I worked through what my parents did and who they were. They loved us, and ... oh yeah ... they were seriously imperfect. But there are percs, such as the fact that I DON'T have a weight problem. Well done, papa!

steven said...

well reya, world's ended today, but not ours! there's qualities of suffering and suffering doesn't have to be a bad thing if you know why you're suffering and how it contributes to some other goodness or someone else's goodness or a greater goodness. consider for example the suffering that inhabits the space between who you are, and who you wish to be. that could be good suffering if it's placed inside real work that leads to becoming or regaining the person you are intended to be. i can look at the crap and travail of my own life and see my work as a result of all of that against the perspective of it leading me to the very good people of my life, to the very good things of my life, to the future becoming and i can say hey thankyou so very much. really thankyou!!! steven

Reya Mellicker said...

Steven I wish everyone listened to you! Yes about suffering. I willingly suffer for all kinds of things - my lusts, for instance. Yeah. In order to evolve, it's well worth it. Yep.

We had a spectacular Rapture day in DC today. It was BEAUTIFUL, people were cheerful, it was lovely all day long. Hmmm ...

Kerry said...

I am glad that you can be happy now, as I obviously see from your writing and photos.

I doubt that a parent would truly want to burden their child with guilt forever. No! Your loving and clumsy father only wanted you to know that the world is not always a perfect place and that you must help it to be better. You became a healer, Reya, and your parents are so proud.

AM said...

love the way you talk with images.

really beautiful peonies :)

Tom said...

hmmm. i guess my kids have developed a very strange sense of humor, but i don't know if they're in any way prepared to live in This world

Whitney Lee said...

My father's most commonly repeated phrase-I swear it one day may be what we choose as his epithet- is "Life is Choices."

It's taught me about personal responsibility and accountability.

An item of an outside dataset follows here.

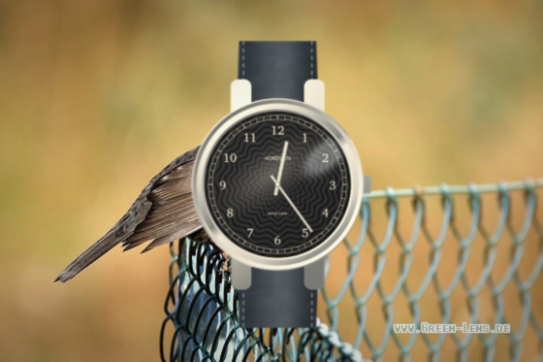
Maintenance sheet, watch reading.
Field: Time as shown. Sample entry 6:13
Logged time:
12:24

I'm the one in charge here, if my life isn't what I'd like it to be then it's up to me to change it.

Rebecca Clayton said...

Passed down to me from my great-grandmother Ellen, of County Sligo, eight years old in the famine year of 1847--"Pick up that little potato--you might be hungry some day and wish you had it." Helping my dad dig potatoes, I thought it meant "Don't be lazy; don't waste food." Later, I thought it meant "Work hard, and plan for the future."

Now I wonder if it wasn't a barefoot Irish girl's way of saying "Carpe diem!" Anyway, I'm always glad to have potatoes.

Reya Mellicker said...

Potatoes are a good thing!

Whitney what a perfect message!

Tom: your kids are GREAT. I met some of them, remember?

Val said...

it is strange how a single comment, even a glib one, can have impact. I suppose if it resonates with you then it will stay long after the person of influence has forgotten what they said. Its so random but i guess these are all challenges that we set ourselves anyhow.

As you know i am an avid follower of your blog, and I am fast becoming a follower of Stevens comments on your blog. how is that? After i have read yours, i look for his response. its like a yin yang thing and just fantastic. Thanks always Reya for bringing out the best in us all

Reya Mellicker said...

Thank you, Val! I too am a fan of Steven's comments and Steven's blog. He is so smart, so human. I learn from him every day.

I learn from you, too, Val - whenever you're close enough to a computer to post. Love and thanks to you.